Um balneário de um ginásio é matéria prima em bruto para uma espectacular tese de doutoramento em sociologia. Vêem-se coisas do arco da velha, coisas que preferíamos nem ter visto, coisa que nos deixam vontade de interpelar os outros. Eu, só observo. Um dia, talvez escreva uma tese. Hoje começo pelo preâmbulo.

Há as que se apresentam sempre impecáveis, de unhas cuidadas e impecavelmente pintadas nas mãos e nos pés, sem um pêlo em todo o corpo, pelo menos do pescoço para baixo. E há as que têm o verniz estalado, ou as unhas por pintar, e uma densidade pilosa demasiado elevada em zonas do corpo que a dispensavam. Há as gordas que se tapam e sentem vergonha do seu corpo, e há as gordas que passeiam alegremente por todos os recantos, como vieram ao mundo, e quem não gostar que não olhe.
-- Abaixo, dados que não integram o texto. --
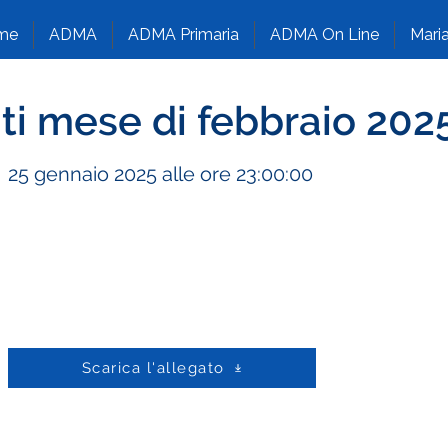
me
ADMA
ADMA Primaria
ADMA On Line
Maria
i mese di febbraio 202
25 gennaio 2025 alle ore 23:00:00
Scarica l'allegato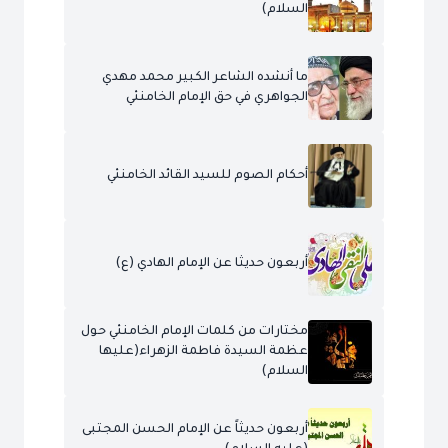
السلام)
ما أنشده الشاعر الكبير محمد مهدي
الجواهري في حق الإمام الخامنئي
أحكام الصوم للسيد القائد الخامنئي
أربعون حديثا عن الإمام الهادي (ع)
مختارات من كلمات الإمام الخامنئي حول
عظمة السيدة فاطمة الزهراء(عليها
السلام)
أربعون حديثاً عن الإمام الحسن المجتبى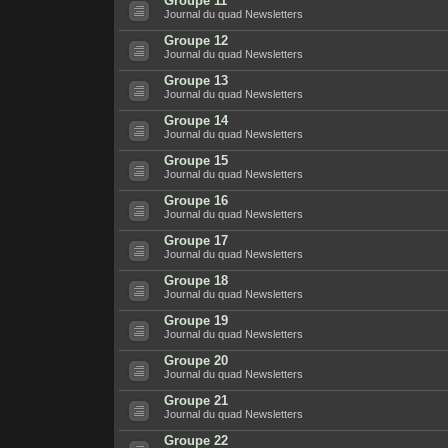
Groupe 11
Journal du quad Newsletters
Groupe 12
Journal du quad Newsletters
Groupe 13
Journal du quad Newsletters
Groupe 14
Journal du quad Newsletters
Groupe 15
Journal du quad Newsletters
Groupe 16
Journal du quad Newsletters
Groupe 17
Journal du quad Newsletters
Groupe 18
Journal du quad Newsletters
Groupe 19
Journal du quad Newsletters
Groupe 20
Journal du quad Newsletters
Groupe 21
Journal du quad Newsletters
Groupe 22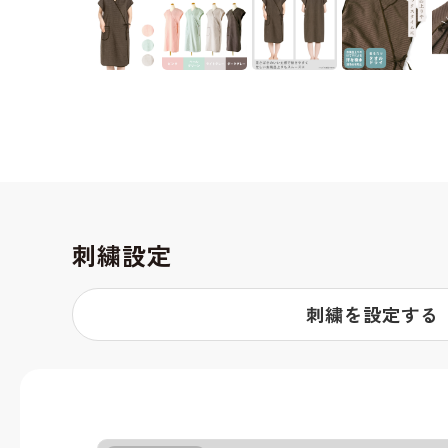
刺繍設定
刺繍を設定する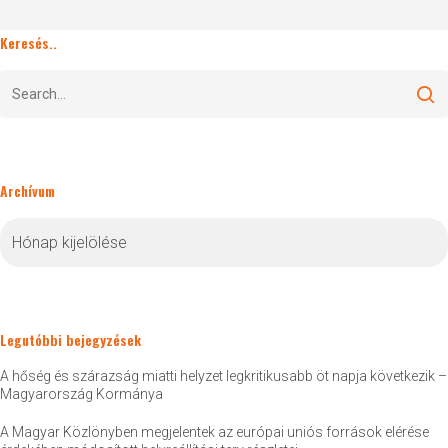
Keresés..
Archívum
Archívum
Legutóbbi bejegyzések
A hőség és szárazság miatti helyzet legkritikusabb öt napja következik –
Magyarország Kormánya
A Magyar Közlönyben megjelentek az európai uniós források elérése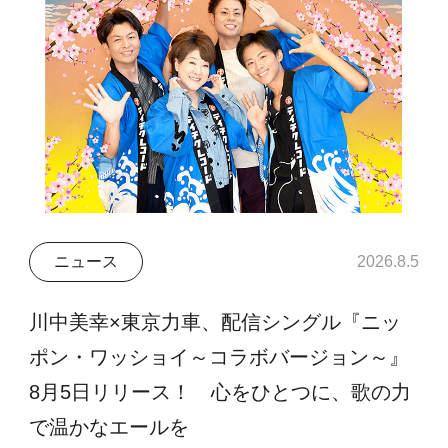
ニュース
2026.8.5
川中美幸×東京力車、配信シングル『ニッ
ポン・ワッショイ～コラボバージョン～』
8月5日リリース！ 心をひとつに、歌の力
で温かなエールを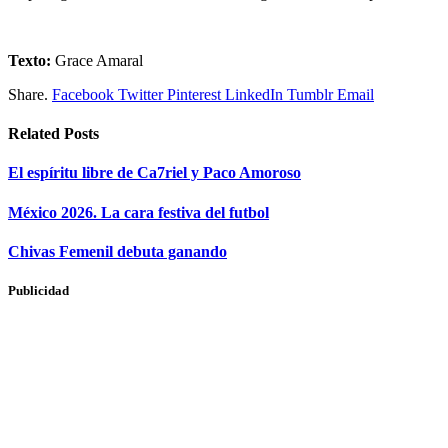
Texto:
Grace Amaral
Share.
Facebook
Twitter
Pinterest
LinkedIn
Tumblr
Email
Related
Posts
​El espíritu libre de Ca7riel y Paco Amoroso
México 2026. La cara festiva del futbol
Chivas Femenil debuta ganando
Publicidad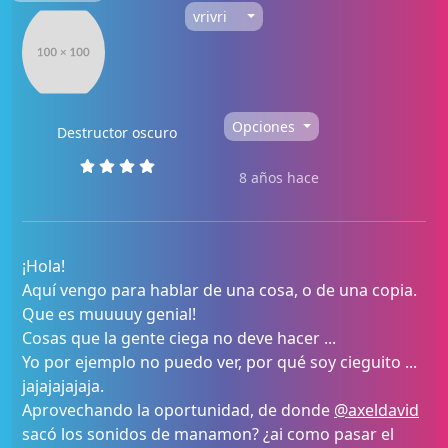
vrivri
Opciones
Destructor oscuro
8 años hace
¡Hola!
Aquí vengo para hablar de una cosa, o de una copia.
Que es muuuuy genial!
Cosas que la gente ciega no deve hacer ...
Yo por ejemplo no puedo ver, por qué soy cieguito ...
jajajajajaja.
Aprovechando la oportunidad, de donde
@axeldavid
sacó los sonidos de manamon? ¿ai como pasar el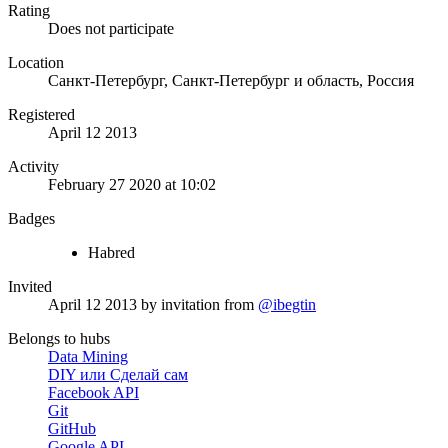
Rating
Does not participate
Location
Санкт-Петербург, Санкт-Петербург и область, Россия
Registered
April 12 2013
Activity
February 27 2020 at 10:02
Badges
Habred
Invited
April 12 2013
by invitation from
@ibegtin
Belongs to hubs
Data Mining
DIY или Сделай сам
Facebook API
Git
GitHub
Google API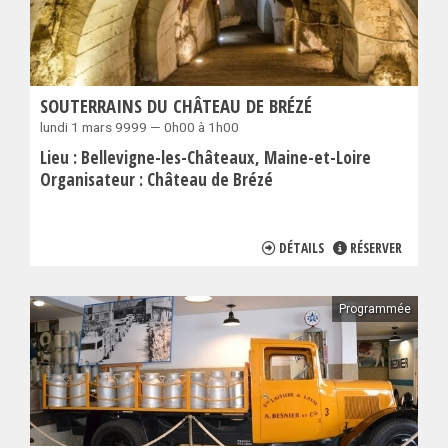
SOUTERRAINS DU CHÂTEAU DE BRÉZÉ
lundi 1 mars 9999 — 0h00 à 1h00
Lieu :
Bellevigne-les-Châteaux
Maine-et-Loire
Organisateur :
Château de Brézé
DÉTAILS
RÉSERVER
Programmée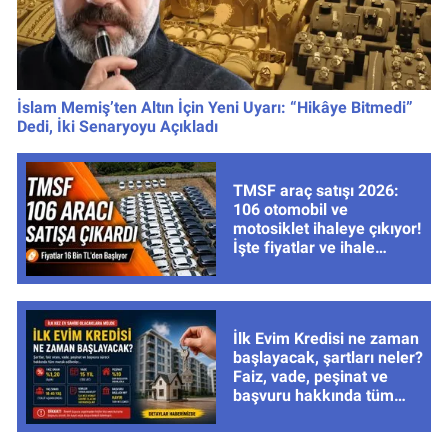
İslam Memiş’ten Altın İçin Yeni Uyarı: “Hikâye Bitmedi”
Dedi, İki Senaryoyu Açıkladı
TMSF araç satışı 2026:
106 otomobil ve
motosiklet ihaleye çıkıyor!
İşte fiyatlar ve ihale
tarihleri
İlk Evim Kredisi ne zaman
başlayacak, şartları neler?
Faiz, vade, peşinat ve
başvuru hakkında tüm
cevaplar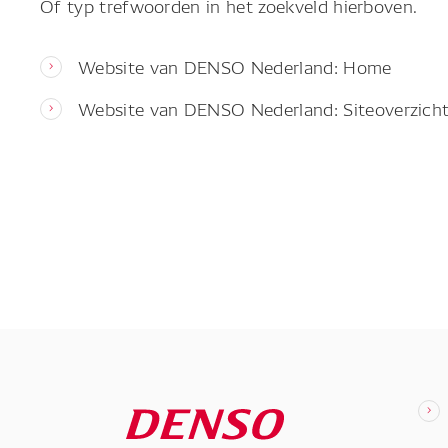
Of typ trefwoorden in het zoekveld hierboven.
Website van DENSO Nederland: Home
Website van DENSO Nederland: Siteoverzich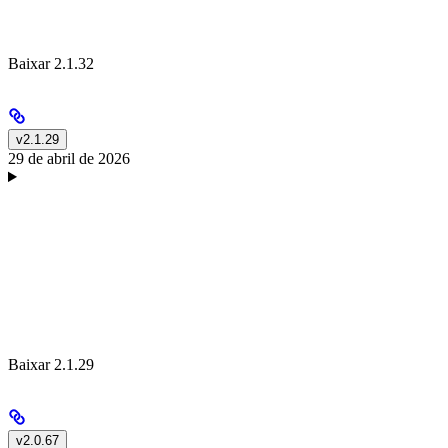
Baixar 2.1.32
v2.1.29
29 de abril de 2026
Baixar 2.1.29
v2.0.67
Também as há assim magras, umas mais musculadas outras menos, umas mais à vontade com o seu corpo outras menos. As que põem a toalhinha no chão para não tocarem com a pele em nenhuma superfície, e as que se sentam nuas nos bancos corridos por debaixo dos cacifos. As que apertam os ténis apoiando os pés em cima desse mesmo banco. As que tentam não ocupar muito espaço em particular quando é hora de ponta e está muita gente, e as que se estão a borrifar para os outros e espalham todos os seus pertences pelo espaço que consideram que precisam. Há as que se penteiam cuidadosamente depois do duche e recolhem os cabelos que caíram para deitar no caixote do lixo e as que tiram os cabelos da escola e deixam junto ao espelho ou deitam no chão. As que tomam banho depois do treino, se vestem a correr e desaparecem, e as que se besuntam com 3599 cremes diferentes e depois de vestidas ainda aplicam maquilhagem como se fossem para um casamento, com toda a calma do mundo. E há as que treinam, suam e quando se despem borrifam perfume para cima, vestem-se e saem, as que tomam duche com o cabelo apanhado no alto da cabeça, ainda a pingar de suor da aula que fizeram e que seguem viagem depois de uma vigorosa escovadela. Há as que encafuam tudo a monte num cacifo, e as que levam dois cadeados e usam dois cacifos, um para a roupa a calçado da rua e outro para o equipamento de ginásio e produtos de banho.

A mim, pessoalmente, nenhuma me incomoda, nenhuma me faz sentir mal, com excepção das que recorrentemente usam o duche reservado a pessoas com mobilidade reduzida, mesmo que todos os restantes 14 estejam vagos. A falta de respeito pelo outro tem limites.

1 comentário:

Isa disse...

Fez-me lembrar os tempos em que eu andava no ginásio! Ao contrário de ti, a mim, algumas delas incomodavam-me! Nomeadamente as que não eram cuidadosas em não deixar vestígios da sua sujidade pelo caminho: cabelos, pensos higiénicos, etc. E essa do chuveiro para deficientes era abaná-las bem abanadas. é preciso ser-se egoísta e não conhecer minimamente a realidade para fazer tal coisa!